◆ WORK TO COMPLETE
Arrange the records from their first line through the line containing "changes to fees", both included, as a JSON list of strings with one string per line. Leave out blank lines.

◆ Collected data
*****
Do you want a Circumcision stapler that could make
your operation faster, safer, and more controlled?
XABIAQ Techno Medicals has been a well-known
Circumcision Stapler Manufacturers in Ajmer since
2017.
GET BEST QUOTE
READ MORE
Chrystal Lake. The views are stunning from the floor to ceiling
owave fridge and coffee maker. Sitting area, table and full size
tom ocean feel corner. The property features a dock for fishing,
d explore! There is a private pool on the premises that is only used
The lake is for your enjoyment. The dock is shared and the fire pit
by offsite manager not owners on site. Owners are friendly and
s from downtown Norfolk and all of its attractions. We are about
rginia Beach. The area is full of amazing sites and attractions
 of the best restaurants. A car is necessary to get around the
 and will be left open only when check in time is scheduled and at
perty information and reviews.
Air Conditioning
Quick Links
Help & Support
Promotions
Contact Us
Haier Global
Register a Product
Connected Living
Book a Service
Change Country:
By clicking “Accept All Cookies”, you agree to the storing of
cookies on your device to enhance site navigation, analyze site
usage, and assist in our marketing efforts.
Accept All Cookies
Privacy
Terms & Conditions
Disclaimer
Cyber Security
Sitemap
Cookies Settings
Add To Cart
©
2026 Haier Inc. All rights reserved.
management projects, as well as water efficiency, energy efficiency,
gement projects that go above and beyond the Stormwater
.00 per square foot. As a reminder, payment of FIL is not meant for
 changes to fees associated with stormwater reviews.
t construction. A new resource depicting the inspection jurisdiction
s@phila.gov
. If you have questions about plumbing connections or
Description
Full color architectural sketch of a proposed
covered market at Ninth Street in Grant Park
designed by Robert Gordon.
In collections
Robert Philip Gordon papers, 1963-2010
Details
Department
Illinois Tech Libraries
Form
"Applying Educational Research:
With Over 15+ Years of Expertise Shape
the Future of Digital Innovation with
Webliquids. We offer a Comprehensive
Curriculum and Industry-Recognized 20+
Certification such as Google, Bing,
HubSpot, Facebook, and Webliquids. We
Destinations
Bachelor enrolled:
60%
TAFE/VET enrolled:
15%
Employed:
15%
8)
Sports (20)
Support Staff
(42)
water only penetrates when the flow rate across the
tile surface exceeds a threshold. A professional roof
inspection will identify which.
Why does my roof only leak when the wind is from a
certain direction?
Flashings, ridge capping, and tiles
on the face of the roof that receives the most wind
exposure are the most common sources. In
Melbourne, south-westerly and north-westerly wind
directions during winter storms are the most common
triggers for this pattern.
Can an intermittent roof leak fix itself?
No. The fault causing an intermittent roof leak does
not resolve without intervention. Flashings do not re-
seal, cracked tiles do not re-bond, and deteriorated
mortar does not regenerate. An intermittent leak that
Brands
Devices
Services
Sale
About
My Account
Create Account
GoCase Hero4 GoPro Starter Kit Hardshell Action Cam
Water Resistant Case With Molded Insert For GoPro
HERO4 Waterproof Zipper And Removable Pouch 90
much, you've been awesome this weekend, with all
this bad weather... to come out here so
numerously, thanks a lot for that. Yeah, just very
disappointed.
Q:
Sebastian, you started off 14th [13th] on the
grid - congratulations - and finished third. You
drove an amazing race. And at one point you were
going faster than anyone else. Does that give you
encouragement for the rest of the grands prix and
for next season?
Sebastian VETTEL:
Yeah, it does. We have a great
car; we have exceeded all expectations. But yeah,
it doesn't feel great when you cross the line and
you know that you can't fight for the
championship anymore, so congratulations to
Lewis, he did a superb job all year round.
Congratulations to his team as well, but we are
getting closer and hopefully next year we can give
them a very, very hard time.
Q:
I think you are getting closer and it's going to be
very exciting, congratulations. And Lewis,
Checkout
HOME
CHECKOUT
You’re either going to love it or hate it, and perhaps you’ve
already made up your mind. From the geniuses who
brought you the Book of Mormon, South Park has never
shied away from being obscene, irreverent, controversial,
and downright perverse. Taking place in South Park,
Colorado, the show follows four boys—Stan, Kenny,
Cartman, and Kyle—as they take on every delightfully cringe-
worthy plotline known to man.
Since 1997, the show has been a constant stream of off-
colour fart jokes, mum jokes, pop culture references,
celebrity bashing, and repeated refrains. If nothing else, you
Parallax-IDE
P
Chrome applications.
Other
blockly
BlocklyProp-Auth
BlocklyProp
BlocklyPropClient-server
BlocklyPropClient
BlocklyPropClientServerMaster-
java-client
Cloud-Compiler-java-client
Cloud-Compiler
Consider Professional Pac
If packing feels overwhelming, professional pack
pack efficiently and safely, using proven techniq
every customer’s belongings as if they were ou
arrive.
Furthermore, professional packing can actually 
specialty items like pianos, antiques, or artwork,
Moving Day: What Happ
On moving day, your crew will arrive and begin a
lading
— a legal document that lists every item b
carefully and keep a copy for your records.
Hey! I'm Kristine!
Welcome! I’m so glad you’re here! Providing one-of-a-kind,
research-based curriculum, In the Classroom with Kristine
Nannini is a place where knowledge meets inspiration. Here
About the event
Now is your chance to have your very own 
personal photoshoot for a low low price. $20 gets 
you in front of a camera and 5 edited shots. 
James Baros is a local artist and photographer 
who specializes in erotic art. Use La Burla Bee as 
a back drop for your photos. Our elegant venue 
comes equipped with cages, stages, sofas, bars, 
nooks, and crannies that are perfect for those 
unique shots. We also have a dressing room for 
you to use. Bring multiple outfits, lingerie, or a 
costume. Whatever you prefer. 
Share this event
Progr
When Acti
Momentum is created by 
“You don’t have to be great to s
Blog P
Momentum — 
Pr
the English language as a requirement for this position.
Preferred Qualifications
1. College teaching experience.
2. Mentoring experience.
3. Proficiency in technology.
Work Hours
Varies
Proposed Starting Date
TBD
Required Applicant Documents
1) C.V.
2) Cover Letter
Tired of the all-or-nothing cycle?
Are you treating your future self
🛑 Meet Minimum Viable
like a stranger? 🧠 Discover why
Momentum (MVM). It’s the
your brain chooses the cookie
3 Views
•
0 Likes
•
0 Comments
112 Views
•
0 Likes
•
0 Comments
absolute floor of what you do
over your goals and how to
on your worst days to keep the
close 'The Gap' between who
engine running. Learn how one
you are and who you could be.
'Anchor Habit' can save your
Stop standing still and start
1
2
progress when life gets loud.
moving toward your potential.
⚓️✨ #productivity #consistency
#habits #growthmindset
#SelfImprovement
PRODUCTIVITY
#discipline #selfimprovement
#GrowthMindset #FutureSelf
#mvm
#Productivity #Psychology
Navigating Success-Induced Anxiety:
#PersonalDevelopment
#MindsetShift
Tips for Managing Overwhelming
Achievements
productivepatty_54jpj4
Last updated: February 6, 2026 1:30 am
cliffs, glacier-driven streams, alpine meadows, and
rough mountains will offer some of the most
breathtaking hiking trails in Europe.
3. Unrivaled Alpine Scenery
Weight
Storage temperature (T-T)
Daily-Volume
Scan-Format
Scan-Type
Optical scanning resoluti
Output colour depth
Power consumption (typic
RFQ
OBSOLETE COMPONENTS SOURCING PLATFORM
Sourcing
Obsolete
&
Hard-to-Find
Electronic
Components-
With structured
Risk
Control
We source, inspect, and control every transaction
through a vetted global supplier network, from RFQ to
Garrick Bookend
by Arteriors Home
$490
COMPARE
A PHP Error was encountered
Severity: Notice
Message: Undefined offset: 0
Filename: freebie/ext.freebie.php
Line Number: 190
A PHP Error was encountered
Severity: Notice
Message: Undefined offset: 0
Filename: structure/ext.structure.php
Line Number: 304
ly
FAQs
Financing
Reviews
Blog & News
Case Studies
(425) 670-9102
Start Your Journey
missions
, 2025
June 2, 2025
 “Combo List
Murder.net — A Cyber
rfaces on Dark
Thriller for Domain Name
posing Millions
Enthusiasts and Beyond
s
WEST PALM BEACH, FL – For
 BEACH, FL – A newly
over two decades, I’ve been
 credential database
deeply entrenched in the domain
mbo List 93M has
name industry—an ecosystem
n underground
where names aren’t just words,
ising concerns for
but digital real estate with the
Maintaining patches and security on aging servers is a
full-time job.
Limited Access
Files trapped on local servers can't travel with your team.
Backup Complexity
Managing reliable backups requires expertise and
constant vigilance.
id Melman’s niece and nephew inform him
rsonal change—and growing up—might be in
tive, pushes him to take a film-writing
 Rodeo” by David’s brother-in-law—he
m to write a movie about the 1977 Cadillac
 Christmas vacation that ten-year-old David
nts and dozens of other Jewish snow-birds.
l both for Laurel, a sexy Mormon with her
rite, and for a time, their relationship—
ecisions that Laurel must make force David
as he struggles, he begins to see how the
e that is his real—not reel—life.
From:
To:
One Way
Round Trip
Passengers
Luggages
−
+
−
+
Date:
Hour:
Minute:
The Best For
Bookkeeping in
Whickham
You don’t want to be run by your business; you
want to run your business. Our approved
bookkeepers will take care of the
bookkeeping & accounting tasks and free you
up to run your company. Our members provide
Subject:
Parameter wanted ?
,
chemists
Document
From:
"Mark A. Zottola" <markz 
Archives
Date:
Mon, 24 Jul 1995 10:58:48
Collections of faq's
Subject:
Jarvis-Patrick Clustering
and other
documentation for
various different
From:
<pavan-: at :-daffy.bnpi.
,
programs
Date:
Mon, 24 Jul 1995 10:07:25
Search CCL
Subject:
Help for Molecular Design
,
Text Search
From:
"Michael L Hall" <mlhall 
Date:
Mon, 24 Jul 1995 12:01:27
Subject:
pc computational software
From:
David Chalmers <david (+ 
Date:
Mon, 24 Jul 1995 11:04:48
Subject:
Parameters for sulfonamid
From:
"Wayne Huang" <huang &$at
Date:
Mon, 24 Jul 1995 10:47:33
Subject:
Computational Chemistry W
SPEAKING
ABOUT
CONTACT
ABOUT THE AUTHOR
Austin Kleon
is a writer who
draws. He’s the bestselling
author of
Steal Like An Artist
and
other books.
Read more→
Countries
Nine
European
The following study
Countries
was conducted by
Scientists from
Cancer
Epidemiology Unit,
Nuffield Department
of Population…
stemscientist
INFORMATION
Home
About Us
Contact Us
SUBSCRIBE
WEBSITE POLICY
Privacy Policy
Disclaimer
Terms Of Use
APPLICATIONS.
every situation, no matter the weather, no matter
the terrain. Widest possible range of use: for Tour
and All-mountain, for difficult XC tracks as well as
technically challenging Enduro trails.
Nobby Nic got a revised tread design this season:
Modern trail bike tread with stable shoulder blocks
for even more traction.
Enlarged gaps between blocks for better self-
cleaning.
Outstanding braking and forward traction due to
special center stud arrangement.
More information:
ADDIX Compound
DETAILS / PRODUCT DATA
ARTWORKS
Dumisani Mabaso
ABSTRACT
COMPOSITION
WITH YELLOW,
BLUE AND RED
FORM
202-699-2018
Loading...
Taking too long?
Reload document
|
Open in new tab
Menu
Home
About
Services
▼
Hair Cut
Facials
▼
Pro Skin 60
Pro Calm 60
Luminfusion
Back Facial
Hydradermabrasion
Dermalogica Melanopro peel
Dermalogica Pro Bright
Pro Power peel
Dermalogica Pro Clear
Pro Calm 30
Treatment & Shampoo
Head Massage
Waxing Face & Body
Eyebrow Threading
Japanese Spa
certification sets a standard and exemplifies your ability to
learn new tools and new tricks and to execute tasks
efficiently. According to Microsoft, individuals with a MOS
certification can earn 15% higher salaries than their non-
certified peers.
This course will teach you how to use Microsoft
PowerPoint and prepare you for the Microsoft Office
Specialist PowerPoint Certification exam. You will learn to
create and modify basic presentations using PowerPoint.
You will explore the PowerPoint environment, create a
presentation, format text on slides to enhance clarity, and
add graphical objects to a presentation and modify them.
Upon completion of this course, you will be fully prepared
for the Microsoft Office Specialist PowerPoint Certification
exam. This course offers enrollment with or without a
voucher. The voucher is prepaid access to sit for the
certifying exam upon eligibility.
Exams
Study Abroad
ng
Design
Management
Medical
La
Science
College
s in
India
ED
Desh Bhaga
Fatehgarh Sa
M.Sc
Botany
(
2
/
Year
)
*****
◆ COMPLETED EXERCISE
[
  "Do you want a Circumcision stapler that could make",
  "your operation faster, safer, and more controlled?",
  "XABIAQ Techno Medicals has been a well-known",
  "Circumcision Stapler Manufacturers in Ajmer since",
  "2017.",
  "GET BEST QUOTE",
  "READ MORE",
  "Chrystal Lake. The views are stunning from the floor to ceiling",
  "owave fridge and coffee maker. Sitting area, table and full size",
  "tom ocean feel corner. The property features a dock for fishing,",
  "d explore! There is a private pool on the premises that is only used",
  "The lake is for your enjoyment. The dock is shared and the fire pit",
  "by offsite manager not owners on site. Owners are friendly and",
  "s from downtown Norfolk and all of its attractions. We are about",
  "rginia Beach. The area is full of amazing sites and attractions",
  " of the best restaurants. A car is necessary to get around the",
  " and will be left open only when check in time is scheduled and at",
  "perty information and reviews.",
  "Air Conditioning",
  "Quick Links",
  "Help & Support",
  "Promotions",
  "Contact Us",
  "Haier Global",
  "Register a Product",
  "Connected Living",
  "Book a Service",
  "Change Country:",
  "By clicking “Accept All Cookies”, you agree to the storing of",
  "cookies on your device to enhance site navigation, analyze site",
  "usage, and assist in our marketing efforts.",
  "Accept All Cookies",
  "Privacy",
  "Terms & Conditions",
  "Disclaimer",
  "Cyber Security",
  "Sitemap",
  "Cookies Settings",
  "Add To Cart",
  "©",
  "2026 Haier Inc. All rights reserved.",
  "management projects, as well as water efficiency, energy efficiency,",
  "gement projects that go above and beyond the Stormwater",
  ".00 per square foot. As a reminder, payment of FIL is not meant for",
  " changes to fees associated with stormwater reviews."
]